Jan. 4th, 2004

Geekery

Jan. 4th, 2004 06:57 pm
sharplittleteeth: (Default)
Spent yesterday watching the second half of Buffy season 6. As a consequence, am somewhat fucked up.

It wasn't the unrelenting misery and angst that broke me. It was poor doomed Tara, bloody sacrifice on the altar of Plot.

I've seen it before. I knew she was going to die. That only made it worse.

There's a lot of controversy surrounding her death, accusations that Joss Whedon gave in to the evil/dead lesbian cliche, and the betrayal felt by many who found inspiration and courage and hope in the Willow/Tara relationship. I have a lot of sympathy with these arguments (even if the Willow/Kennedy storyline went some small way to redress that).
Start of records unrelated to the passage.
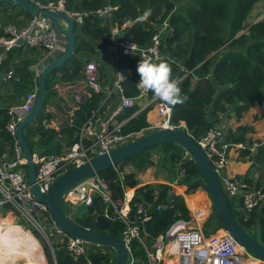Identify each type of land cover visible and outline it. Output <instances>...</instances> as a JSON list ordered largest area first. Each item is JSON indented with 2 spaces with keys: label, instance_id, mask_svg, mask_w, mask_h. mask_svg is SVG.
<instances>
[{
  "label": "trees",
  "instance_id": "obj_1",
  "mask_svg": "<svg viewBox=\"0 0 264 264\" xmlns=\"http://www.w3.org/2000/svg\"><path fill=\"white\" fill-rule=\"evenodd\" d=\"M37 1L48 5L50 2L58 3L60 0ZM62 1L67 10L85 15L83 22H76L75 54L48 76L42 111L37 120L25 128V136L33 152L38 149L41 150V155L61 153L77 140L79 128L91 116L93 110L100 112L107 102H111L113 106L120 102L119 95H114L111 100L105 102L102 93L91 90L80 108L74 111L72 121L65 124L60 131L43 125L44 118L52 117L51 113L45 112L46 105L50 103L51 96L55 93L52 85L56 82H76L84 79L86 63L95 59L98 61L101 50L113 42L109 19L96 13L108 3L116 7L111 23L120 29L123 28L125 21L134 20L145 11L151 10L149 19L128 26L123 32V38L147 46L154 34L161 33V50L168 55L164 62L170 65L171 78L178 81L180 95L184 97L182 103L175 105L169 103L173 110V122L181 124L184 121L186 124L184 129L196 139L219 122L221 113L232 110L237 117H241L251 105L264 101V16L257 21H248L257 4L260 3L264 10V0ZM32 18L30 12L0 0V37H11L5 27L3 28L4 22L18 23L15 25L22 27ZM165 22L169 28L161 32L160 29ZM4 50L5 47L0 46V55ZM32 52L39 57H43L44 54L41 49L33 51L25 45H20L7 50L1 60L0 69L7 70L13 67L21 76V81L14 83L17 94L4 95L0 89V99H3L0 100V159L12 160L16 157V139L6 129L12 117L9 106L20 102V96L34 87V72L30 64L37 59L24 54ZM143 59L138 53L125 54L121 50L115 59L117 69L131 70V74L126 75L122 81L124 94L128 97L134 98L140 93L137 88L140 80L137 66ZM150 96H155L152 90ZM158 101L163 100L158 97ZM151 107L152 105H149L139 110L140 106L135 102L134 105L123 108L118 115L120 121L126 120L121 127L122 133L131 136L145 130L144 134L150 132L148 112ZM248 131L249 127L240 126L236 132L227 135V141L245 142ZM30 137L35 141L32 142ZM155 165H159L160 169L162 167V170L168 173L165 180L173 182L177 179L178 183L186 185L187 193L195 192L199 188L207 192L198 166L190 155L176 144H160L147 148L99 173V176L108 182L118 208L124 203L126 188H135L130 201V215L133 219L139 220L136 214L137 206L145 205L148 208L150 218L143 226L148 233L145 242L149 246L159 235L164 234L174 221L179 218H191L190 209L183 195L176 192H173L174 202L170 208L157 210L159 203L168 200L172 186L166 182L141 185L139 179L140 172ZM126 166H130L132 170L125 171ZM23 167L26 171V164ZM182 170L184 175L180 176ZM190 197L199 200L200 203L207 202L203 192H197ZM230 206L244 227L249 231L254 228L255 231L250 232L264 243V201L248 214L243 213L240 206H234L231 202ZM81 207L76 218L71 216L75 222L95 231L123 236L127 224L113 207L106 208L99 195L94 196L91 206ZM65 210L67 211L66 206ZM211 225L213 232L225 228L214 208L205 223L207 233H210L208 227ZM33 233L36 237L17 223L1 231L0 249L5 255L14 257L13 264H45L41 245L44 246L48 264H109L115 256V251L111 247L91 243H86L88 245L86 254L80 256L70 254L66 248V238L55 239L54 255L35 229ZM130 248L132 256L136 259L134 264H147V252L140 240L133 239ZM18 259L23 261L18 262Z\"/></svg>",
  "mask_w": 264,
  "mask_h": 264
},
{
  "label": "built area",
  "instance_id": "obj_2",
  "mask_svg": "<svg viewBox=\"0 0 264 264\" xmlns=\"http://www.w3.org/2000/svg\"><path fill=\"white\" fill-rule=\"evenodd\" d=\"M34 1L39 3L37 0ZM44 6L62 10L73 17L76 22L81 23L84 20L85 13L67 10L62 0L58 3L50 2ZM115 8L108 3L97 10L96 13L109 19L108 23L111 27L112 44L116 58L121 50L125 54L138 53L144 59L151 58L153 62L164 61L168 55L161 50L162 36L160 32L153 35L151 43L147 46H141L127 38H117L120 29L117 25L111 23ZM150 15L151 10H147L136 19L125 21L122 27L133 23L146 22ZM168 28V23L165 22L160 31L162 32ZM5 30L11 35V37L0 39V45L5 47L6 50L14 46H20L16 43V40L22 37V45L29 49H43L46 54V61L56 55L60 33L47 18L41 16L33 17L22 27L10 23ZM125 77L122 70L119 69L113 82L105 86L100 81L98 61L92 60L86 63L84 81L87 88L79 90L75 94V105L73 108L68 109L70 120L72 121L74 111L80 108L81 103L91 90L102 93L105 102L111 100L114 95H119L120 102L112 114L100 122L98 128L96 123L99 111L93 110L91 116L79 128L77 140L66 150L59 154H34L37 183L43 192L46 193L50 190L58 175L90 160L96 154L109 151L129 141L130 135L123 134L121 131L123 123L115 119L123 108L134 105L136 99L144 97L147 100L146 104L150 105L158 100V97H151V89L145 88L140 82L137 85L140 91L139 95L134 98L126 96L122 85ZM2 79L5 82H9L12 79L20 81L21 77L13 69H9L2 74ZM37 90L36 88L28 92L22 105L12 107L10 111L12 117L6 129L16 139V157L12 160L0 159V209L9 207L22 220L30 223L39 235L44 236L48 240H63L66 238V248L70 254L84 255L88 250L86 242L67 234L56 224L47 203L36 199L33 195L27 172L23 167L25 158L16 138V127L32 109L36 101ZM20 111H23L24 114ZM158 111L162 118L160 127H178L179 124L173 122V110L169 103L165 101L158 102ZM197 141L214 164L223 190L234 206H240L243 213L248 214L264 201V187H254L245 178L233 176L227 171L229 150L233 145L237 144L228 142L219 127L215 125L210 127ZM183 175L184 170L180 173V176ZM185 192L187 193V190ZM185 192L182 193L184 199H186ZM95 195H99L102 198L107 209L113 207L127 224L122 236L127 245L130 247L133 239H138L143 243L147 252V264H164L166 259L176 261L175 264H264V259L250 253L226 227L212 233L206 232L204 224L211 214L208 215L210 209L204 206L205 203L191 205L187 198L191 218L177 219L164 234L159 235L154 243L149 246L145 242V237L148 233L143 226L145 221L150 218L148 208L145 205H138L136 214H138L139 220L142 221L133 219L130 215V201L133 197L129 198L127 191H125L124 206L118 208L108 182L99 174L75 184L66 193L64 202H68L71 205L91 206ZM167 199V201L157 205V210H165L172 206L174 202L173 191L169 193ZM46 222L52 223L50 230L45 228L44 224ZM52 249L54 251V248ZM135 261L136 259L131 254L129 264H134Z\"/></svg>",
  "mask_w": 264,
  "mask_h": 264
},
{
  "label": "water",
  "instance_id": "obj_3",
  "mask_svg": "<svg viewBox=\"0 0 264 264\" xmlns=\"http://www.w3.org/2000/svg\"><path fill=\"white\" fill-rule=\"evenodd\" d=\"M31 13L33 17L49 19L55 29L66 39L65 49L52 57L42 67L38 78L36 101L32 109L18 123L16 138L25 158L27 178L36 199L47 203L53 220L67 234L83 242L111 247L115 251L114 259L109 264H129L130 247L122 236L106 234L85 228L75 222L65 210L66 193L77 183L88 179L101 171L117 165L125 159L160 144H176L182 147L194 160L203 177L211 204L223 221L225 227L236 237L238 242L253 255L264 259V243L247 230L233 212L220 177L211 159L197 139L184 128L160 127L138 138L131 139L109 151L94 155L90 160L81 163L56 177L48 192H43L37 183L34 152L25 136V128L34 123L40 115L46 99L48 76L57 70L66 60L73 57L77 49L75 35L76 21L68 13L44 6L34 0H4ZM22 45L23 38L16 40ZM24 114L23 111H20Z\"/></svg>",
  "mask_w": 264,
  "mask_h": 264
},
{
  "label": "crops",
  "instance_id": "obj_4",
  "mask_svg": "<svg viewBox=\"0 0 264 264\" xmlns=\"http://www.w3.org/2000/svg\"><path fill=\"white\" fill-rule=\"evenodd\" d=\"M127 27L128 26L123 27L121 29L119 28L120 30L117 35L119 39L123 38V32ZM3 37L4 36H1L0 39ZM57 47L58 48L56 50V55L60 54L66 47V39L61 34L58 37ZM30 50L36 51L38 49H30ZM6 51L7 50H4L0 55V64H1L2 58L5 57ZM43 53H44L42 54L43 57L40 56L41 58L35 52H32L31 54L24 53L30 58L35 57L37 59L36 62L34 61L32 64H30L31 69L34 72V87L30 91H33L36 88L38 89V78H39L38 75H40L42 67L47 63L46 54L44 50H43ZM102 55H105V56H102ZM115 59H116V53H115L112 43L107 45L104 49L101 50L100 56L98 57V63H99V69H100V81L105 86L110 85L116 76ZM95 61L97 60L95 59ZM9 69H13L15 71L13 67H10ZM7 70L0 69V74H1L0 75V83H1L0 89L2 90V94L4 95L17 94L14 83L15 82L18 83L21 80L16 81L12 79L9 82H5L2 79V74ZM122 72L125 76L131 74L130 69H123ZM52 88L54 89L55 93L51 96L50 103L46 105V110H45L46 113H51L52 117L44 118L43 125L46 128H53L57 131H60L65 124L71 122L69 118L70 116L68 113V109L73 108L75 105V94L79 90L86 89L87 85L84 79H82L76 82H56L55 84L52 85ZM27 93L22 94L20 96L19 98L20 102H15L14 104L9 106L10 111L12 107L22 105V103L25 101ZM58 99L60 100H59L58 105H56V103L58 102ZM0 100L3 101V99H0ZM135 102L139 104L140 106L139 110H142L146 108L147 106H149L146 104L147 100L144 97L136 99ZM158 102L159 101L156 100L155 102L150 104L152 105L151 109L148 112V120L151 123L150 127L159 125L161 123L162 118L159 115ZM115 108L116 106H113L111 102L106 103L105 108L102 111L98 112L97 114V123H96L97 128L99 127L100 122L108 118L112 114ZM115 120L123 124L126 121V120L120 121L118 119V116ZM181 124L182 126H186L184 121H182ZM215 126L219 127L223 131V133L225 134L226 140H227V135H229L231 132L232 133L236 132L238 130V127L240 126L249 127V131L246 133L245 142H231L237 145H233L231 149L229 150L227 171L229 172V174L233 176H240V177L245 178L254 187H264V150H261V147L264 149L263 147L264 146V101L257 102L251 105L250 108L246 112H244L241 117H237L236 113L232 110L221 113L220 120L218 123L215 124ZM30 139H32V142L35 141L33 137H30ZM255 143L258 144L256 149L252 146ZM66 149L67 148H65L64 150ZM40 153H41V150H38V149L34 152V154H40ZM143 178L144 177L142 174L139 179L142 180ZM153 181H156L157 183L158 182L169 183L172 186L173 192L176 191V188L180 190L178 191V192H181L179 194L184 193L186 190V186L178 183L177 180L173 182H169L167 180H164L158 177L151 178L148 181L142 180L141 185L149 183V182H153ZM130 189L133 190V194L129 196L133 197L135 193V188H127L126 191L128 192ZM202 191L197 189V191L195 192H190V193L185 192L186 203H187L188 196H191L197 192H202ZM202 203H205V202H201V204ZM64 204L65 206H67L69 203L65 202ZM12 212L14 211L12 210ZM11 224H14V222L11 220V216L1 220L0 221V233L3 229H5ZM14 261H15L14 257L4 255L2 251L0 250V264H13ZM175 263L176 261H172V260L170 261L169 259H166L164 264H175Z\"/></svg>",
  "mask_w": 264,
  "mask_h": 264
},
{
  "label": "rangeland",
  "instance_id": "obj_5",
  "mask_svg": "<svg viewBox=\"0 0 264 264\" xmlns=\"http://www.w3.org/2000/svg\"><path fill=\"white\" fill-rule=\"evenodd\" d=\"M264 16V10H263V8H262V5L259 3V4H257L256 5V8L254 9V11L251 13V15H250V17H249V19H248V21L250 22H252V21H257V20H259L260 18H262ZM8 24H10V23H3V28L5 27V29H6V27H7V25ZM15 24H17L18 25V23H15ZM27 24V23H26ZM25 24V25H26ZM106 55V54H105ZM105 55H102V56H105ZM102 56H101V58H102ZM115 70H116V73H117V70H119V69H116L115 68ZM156 106H157V104H156ZM186 125V124H185ZM185 126H182V124H179L178 125V128H184ZM157 128H160V124L159 125H155V126H152V127H150L149 128V130H155V129H157ZM146 131V130H145ZM145 131H143V132H139V133H136V134H133V135H131L130 136V140L131 139H135V138H138V137H140V136H142V135H144V132ZM257 143H255V144H253L252 146L256 149L257 148ZM264 147V146H263ZM261 149L262 150H264L262 147H261ZM157 156V155H156ZM156 159H157V161H158V158L156 157ZM126 170L125 171H129V170H132L131 169V167L130 166H126V168H125ZM163 168L161 167V169H160V166L159 165H155V166H152L151 168H149V169H147L146 171H144V172H140L139 173V178L141 177V175L143 174V179L142 180H145V181H148V180H150L151 178H161V179H166V178H168V173L166 172V171H164V170H162ZM142 173V174H141ZM142 180L140 179V182H142ZM175 180H177V179H175ZM149 183H157L156 181H153V182H149ZM184 185V184H183ZM186 186V185H185ZM198 190H200V191H202L203 190V188H199ZM178 191H180L178 188H176V191L175 192H178ZM195 191H197V190H195ZM203 192V194L205 195V197L207 198V202L205 203V205L204 206H207V207H209V214L208 215H210L211 213H212V211H213V208H212V204H211V201H210V198H209V195H208V193L205 191V190H203L202 191ZM178 193H181V192H178ZM189 198H190V196H188ZM206 200V199H205ZM199 201V200H198ZM231 204H232V202H231ZM124 206V203H123V205H122V207ZM66 208H67V211H68V214L70 215V216H72L73 218H76V215H77V213H79L80 211H81V205H74V204H68L67 206H66ZM10 214V215H9ZM9 216H11V220L14 222V223H17V224H22V227L25 229V230H31L30 232L35 236V234L33 233V231H34V227L30 224V223H28L27 221L25 222L24 220H22L21 219V217L20 216H18L15 212H12L9 208H7V207H5V208H3V209H0V221L1 220H3V219H5V218H7V217H9ZM13 216V217H12ZM209 218H207V220H208ZM207 222V221H206ZM205 222V223H206ZM54 223V222H53ZM50 225H52V223L51 222H46L45 224H44V226H45V228H47V230H50ZM205 225V224H204ZM213 227V225H211V227H208V229L209 230H211L212 231V228ZM210 231V233H212ZM250 231L251 232H254L255 231V229L254 228H251L250 229ZM44 237V236H43ZM44 240H45V242L48 244V246L50 247V249H51V251H52V253L55 255V250L53 251V249L52 248H54V241H55V239H50V240H48V239H46L45 237L43 238ZM39 240V239H38ZM41 242V240L39 241V243ZM40 245H41V243H40ZM41 249H42V252H43V255H44V258H45V264H48V261H47V257H46V254H45V251H44V246L43 245H41ZM1 250V249H0ZM2 251V250H1ZM2 253H3V251H2ZM4 254V253H3ZM5 255V254H4ZM23 260L22 259H18V262H22Z\"/></svg>",
  "mask_w": 264,
  "mask_h": 264
},
{
  "label": "clouds",
  "instance_id": "obj_6",
  "mask_svg": "<svg viewBox=\"0 0 264 264\" xmlns=\"http://www.w3.org/2000/svg\"><path fill=\"white\" fill-rule=\"evenodd\" d=\"M140 75L139 82L151 89L155 96L163 101L175 105L182 103L181 88L178 81L171 78L170 65L167 62H153L151 58L140 60L137 66Z\"/></svg>",
  "mask_w": 264,
  "mask_h": 264
},
{
  "label": "bare ground",
  "instance_id": "obj_7",
  "mask_svg": "<svg viewBox=\"0 0 264 264\" xmlns=\"http://www.w3.org/2000/svg\"><path fill=\"white\" fill-rule=\"evenodd\" d=\"M157 117V116H156ZM151 119V118H150ZM129 192V193H128ZM127 192V196L130 198L131 196H129V195H132L133 194V190H129ZM188 201H189V203L191 204V205H194V204H197V203H200L197 199H195V198H192V197H188Z\"/></svg>",
  "mask_w": 264,
  "mask_h": 264
}]
</instances>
But what makes it hurt was this: I really liked Tara.

I am not a masochist. I watch television for pleasure. Since I have at least some pretensions to maturity, I like my pleasures to have some depth, some bitterness mixed in with the sweet. But there are two great pleasures that distinguish serial fiction like television from "single-shot" stories like film or novels.
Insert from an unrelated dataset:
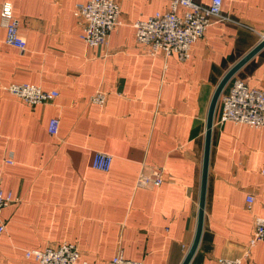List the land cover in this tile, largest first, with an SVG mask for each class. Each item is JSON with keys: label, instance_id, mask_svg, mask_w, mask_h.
I'll list each match as a JSON object with an SVG mask.
<instances>
[{"label": "crops", "instance_id": "crops-1", "mask_svg": "<svg viewBox=\"0 0 264 264\" xmlns=\"http://www.w3.org/2000/svg\"><path fill=\"white\" fill-rule=\"evenodd\" d=\"M88 1L0 0V13L13 5L27 43L24 52L6 44L0 18V179L14 198L2 214L0 264H36L27 251L63 243L78 247L80 264H109L118 253L184 264L198 229L211 102L263 41L264 0H224L230 20L211 25L187 61L147 55L136 41L133 24L166 11L170 0H119L124 24L100 47L80 39L74 10ZM235 78L264 88V47L223 93ZM22 84L59 96L29 105L7 90ZM97 91L106 93L104 106L92 103ZM221 113L219 99L203 228L188 264H264V242L249 246L255 217H264V128L222 123ZM52 119L60 121L57 136ZM97 153L112 156L108 171L94 167ZM152 167L164 168L167 180L138 188Z\"/></svg>", "mask_w": 264, "mask_h": 264}, {"label": "built area", "instance_id": "built-area-1", "mask_svg": "<svg viewBox=\"0 0 264 264\" xmlns=\"http://www.w3.org/2000/svg\"><path fill=\"white\" fill-rule=\"evenodd\" d=\"M223 2L224 0H212L210 6H204L195 0H170L166 11L157 12L150 18L133 24L136 41L147 55H175L179 60L187 61L191 58L192 46L204 37L211 25L230 20L222 13ZM74 15L81 29L80 39L90 47L107 45L111 34L124 24L119 0H90L87 3H78ZM0 18L2 26L6 29V44L24 52L27 43L20 35L19 21L14 16L11 3L1 5ZM7 90L29 105L50 103L59 96L57 91H46L30 84L11 85ZM220 99L222 123L232 122L253 129L264 128V88H251L243 80L235 78L228 92L222 93ZM106 101V93L103 91H97L92 97V103L100 106H104ZM59 129V119H52L48 127L49 133L57 136ZM111 163L112 156L96 154V169L108 171ZM166 180L164 168L152 167L149 174L142 172L139 175L137 186L153 189L161 186ZM13 202L12 195L4 193L0 179V233L5 230L3 211ZM253 204V195H248V209H251ZM260 242H264V217H255L249 246L253 248ZM81 256L78 247L69 243L25 253V257L34 259L36 264H80ZM109 264L143 263L126 259L122 253H118ZM219 264H242V259H221Z\"/></svg>", "mask_w": 264, "mask_h": 264}, {"label": "water", "instance_id": "water-1", "mask_svg": "<svg viewBox=\"0 0 264 264\" xmlns=\"http://www.w3.org/2000/svg\"><path fill=\"white\" fill-rule=\"evenodd\" d=\"M264 47V39L255 47L248 55H246L241 61H239L223 78L217 90L214 94V97L211 102L209 115H208V126H207V136H206V150H205V159H204V169H203V178H202V192H201V202H200V214H199V222L198 229L195 241L192 245V248L189 251V254L184 262V264H188L194 255L197 246L199 244L202 228H203V219H204V205H205V194H206V184L208 177V166H209V154H210V145H211V135H212V127L214 122V114L220 99L221 94L223 93L225 87L230 82V80L235 76V74L242 68L260 49Z\"/></svg>", "mask_w": 264, "mask_h": 264}]
</instances>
One is the sense of community, of the experience shared between fans of watching something special unfold.

The other, simpler and more direct, is of spending time with people you love.

Willow and Tara are the characters I identify most with. I might aspire to Giles's wisdom, fantasise about being as cool as Spike, or think that Faith was hot. But the two shy, geeky witches in their unflattering dresses held a special joy for me. They were they characters I related to. They were the ones I enjoyed hanging out with most. (Plus, you know... girl on girl action.)

That's why watching season 6 fucks me up. Tara is going to die. Someone I love is going to die.

I'm being a geek, I know.

They're just characters, pieces of fiction dancing on a screen. But isn't that the point of art? To arrange pigments on a canvas or electrons on a screen, in such delicate patterns that they move our hearts? Joss Whedon himself has said he would rather make a show that one hundred people had to watch, than a thousand merely liked to.

I can step back from the show, of course. I can see that Tara's death adds a fragility and undercurrent to all that came before. But let's be honest. Buffy is not Shakespeare. Not every episode is a work of genius. And in Season 6 there are some downright clunkers. We keep watching for the wit, and for the love we feel for the characters.

And for those moments of heart-rending beauty, like Tara's speech to Willow at the end of Entropy about the work that needs to be done to rebuild their relationship, the trust that has to be rebuilt, the intimacy that has to be re-woven, the places in each other's live that have to be re-found.

"It's a long and important process," she says, desolate and frightened. "And... can we just skip it? Can... can you just be kissing me now?"